The adhesive composition of the present invention has high adhesion not only to conventional polyimides and liquid crystal polymers, but also to metal substrates such as copper foil, can obtain high solder heat resistance, and has low dielectric properties. and excellent in laser processability. The adhesive composition of the present invention can be used to obtain an adhesive sheet and an adhered laminate. Due to the above properties, it is useful for flexible printed wiring board applications, especially for FPC applications where low dielectric properties (low dielectric constant, low dielectric loss tangent) in a high frequency range are required, and electromagnetic wave shielding materials.

Claims

containing a modified polyolefin resin (a), a polyimide resin (b) and a curing agent (c),
The adhesive composition, wherein the polyimide resin (b) has, as a structural unit, at least one selected from the group consisting of polyolefin polyols, polyolefin polyamines, polyolefin polycarboxylic acids, dimer diols, dimer diamines and dimer acids.
The adhesive composition according to claim 1, wherein the modified polyolefin resin (a) has an acid value of 5 to 30 mgKOH/g.

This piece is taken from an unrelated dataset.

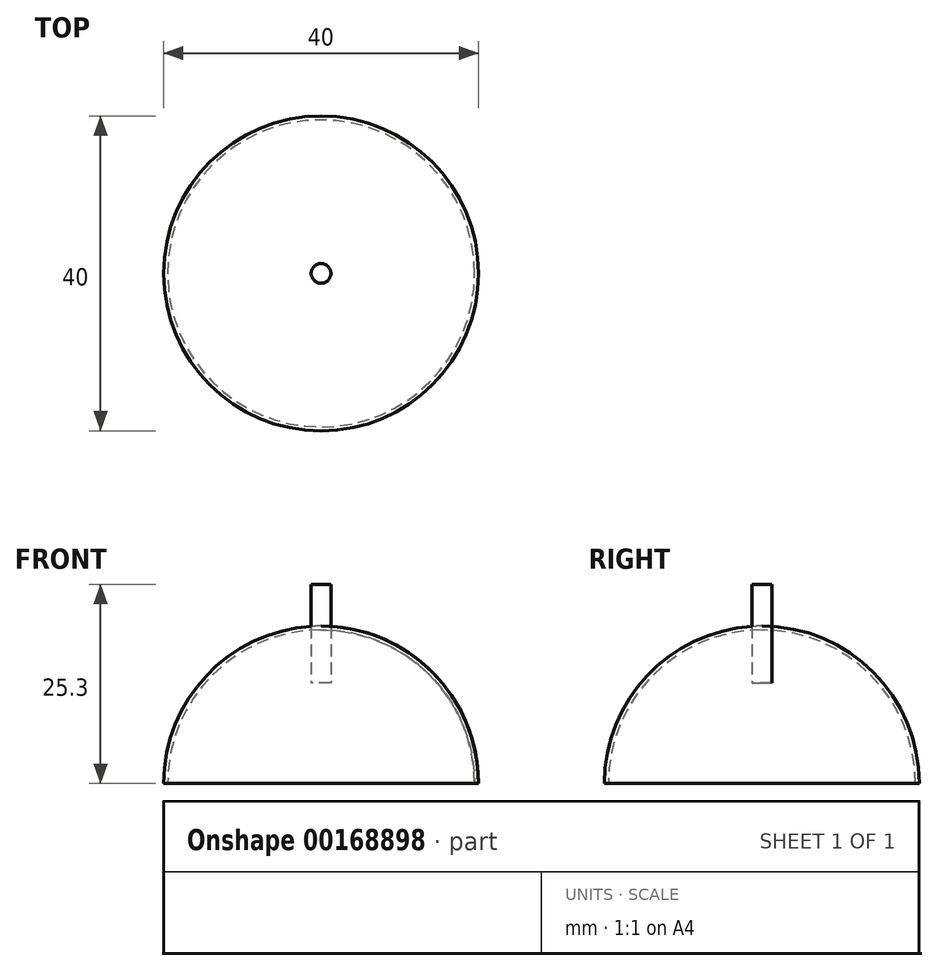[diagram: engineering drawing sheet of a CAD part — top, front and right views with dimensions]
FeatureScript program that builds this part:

The adhesive composition according to claim 1 or 2, wherein the curing agent (c) contains at least one selected from the group consisting of epoxy resins, polyisocyanates and polycarbodiimides.
The adhesive composition according to claim 1 or 2, containing 50 to 95 parts by mass of the modified polyolefin resin (a) with respect to a total of 100 parts by mass of the modified polyolefin resin (a) and the polyimide resin (b).
The adhesive composition according to claim 1 or 2, which has a dielectric constant of less than 3.0 at 10 GHz.
The adhesive composition according to claim 1 or 2, wherein the content of the curing agent (c) is 0.5 to 60 parts by mass with respect to a total of 100 parts by mass of the modified polyolefin resin (a) and the polyimide resin (b). thing.
An adhesive sheet having a layer made of the adhesive composition according to claim 1 or 2.
An electromagnetic shielding material having a layer made of the adhesive composition according to claim 1 or 2.
A laminate having a layer made of the adhesive composition according to claim 1 or 2.
A printed wiring board comprising the laminate according to claim 9 as a component.